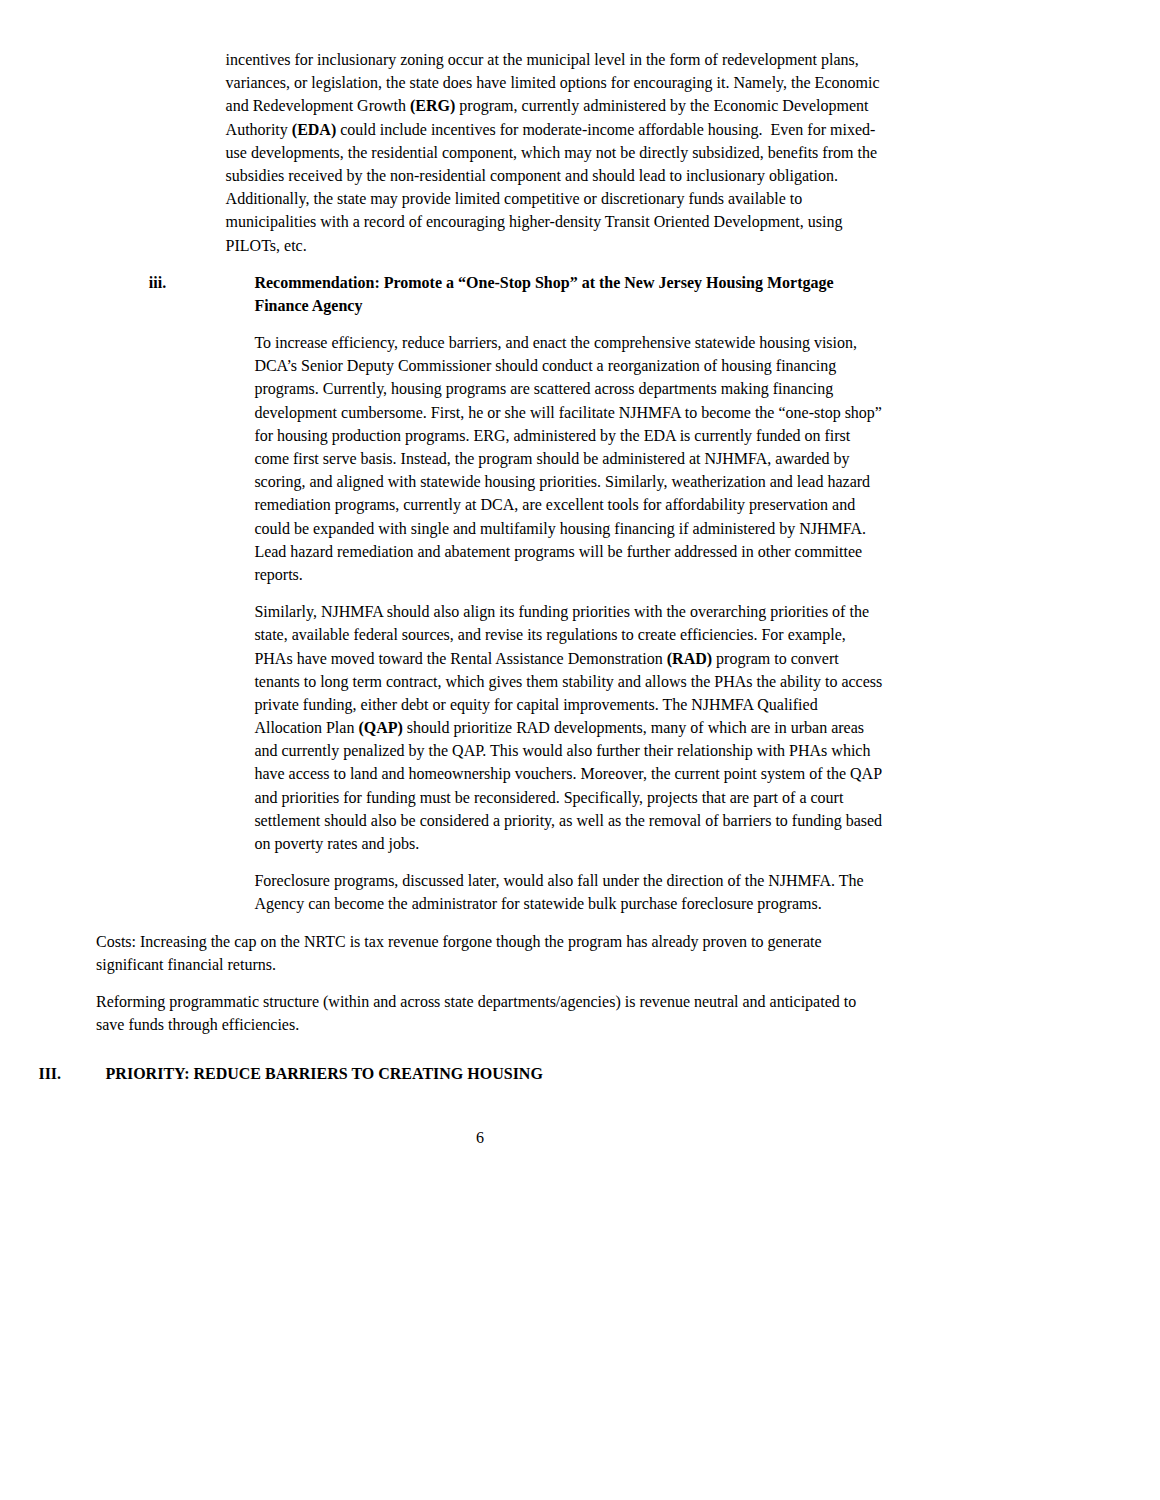incentives for inclusionary zoning occur at the municipal level in the form of redevelopment plans, variances, or legislation, the state does have limited options for encouraging it. Namely, the Economic and Redevelopment Growth (ERG) program, currently administered by the Economic Development Authority (EDA) could include incentives for moderate-income affordable housing. Even for mixed-use developments, the residential component, which may not be directly subsidized, benefits from the subsidies received by the non-residential component and should lead to inclusionary obligation. Additionally, the state may provide limited competitive or discretionary funds available to municipalities with a record of encouraging higher-density Transit Oriented Development, using PILOTs, etc.
iii. Recommendation: Promote a “One-Stop Shop” at the New Jersey Housing Mortgage Finance Agency
To increase efficiency, reduce barriers, and enact the comprehensive statewide housing vision, DCA’s Senior Deputy Commissioner should conduct a reorganization of housing financing programs. Currently, housing programs are scattered across departments making financing development cumbersome. First, he or she will facilitate NJHMFA to become the “one-stop shop” for housing production programs. ERG, administered by the EDA is currently funded on first come first serve basis. Instead, the program should be administered at NJHMFA, awarded by scoring, and aligned with statewide housing priorities. Similarly, weatherization and lead hazard remediation programs, currently at DCA, are excellent tools for affordability preservation and could be expanded with single and multifamily housing financing if administered by NJHMFA. Lead hazard remediation and abatement programs will be further addressed in other committee reports.
Similarly, NJHMFA should also align its funding priorities with the overarching priorities of the state, available federal sources, and revise its regulations to create efficiencies. For example, PHAs have moved toward the Rental Assistance Demonstration (RAD) program to convert tenants to long term contract, which gives them stability and allows the PHAs the ability to access private funding, either debt or equity for capital improvements. The NJHMFA Qualified Allocation Plan (QAP) should prioritize RAD developments, many of which are in urban areas and currently penalized by the QAP. This would also further their relationship with PHAs which have access to land and homeownership vouchers. Moreover, the current point system of the QAP and priorities for funding must be reconsidered. Specifically, projects that are part of a court settlement should also be considered a priority, as well as the removal of barriers to funding based on poverty rates and jobs.
Foreclosure programs, discussed later, would also fall under the direction of the NJHMFA. The Agency can become the administrator for statewide bulk purchase foreclosure programs.
Costs: Increasing the cap on the NRTC is tax revenue forgone though the program has already proven to generate significant financial returns.
Reforming programmatic structure (within and across state departments/agencies) is revenue neutral and anticipated to save funds through efficiencies.
III. PRIORITY: REDUCE BARRIERS TO CREATING HOUSING
6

The problem. Bring together all lines in the records where the word "also" is found.

Finished task.
Similarly, NJHMFA should also align its funding priorities with the overarching priorities of the state, available federal sources, and revise its regulations to create efficiencies. For example, PHAs have moved toward the Rental Assistance Demonstration (RAD) program to convert tenants to long term contract, which gives them stability and allows the PHAs the ability to access private funding, either debt or equity for capital improvements. The NJHMFA Qualified Allocation Plan (QAP) should prioritize RAD developments, many of which are in urban areas and currently penalized by the QAP. This would also further their relationship with PHAs which have access to land and homeownership vouchers. Moreover, the current point system of the QAP and priorities for funding must be reconsidered. Specifically, projects that are part of a court settlement should also be considered a priority, as well as the removal of barriers to funding based on poverty rates and jobs.
Foreclosure programs, discussed later, would also fall under the direction of the NJHMFA. The Agency can become the administrator for statewide bulk purchase foreclosure programs.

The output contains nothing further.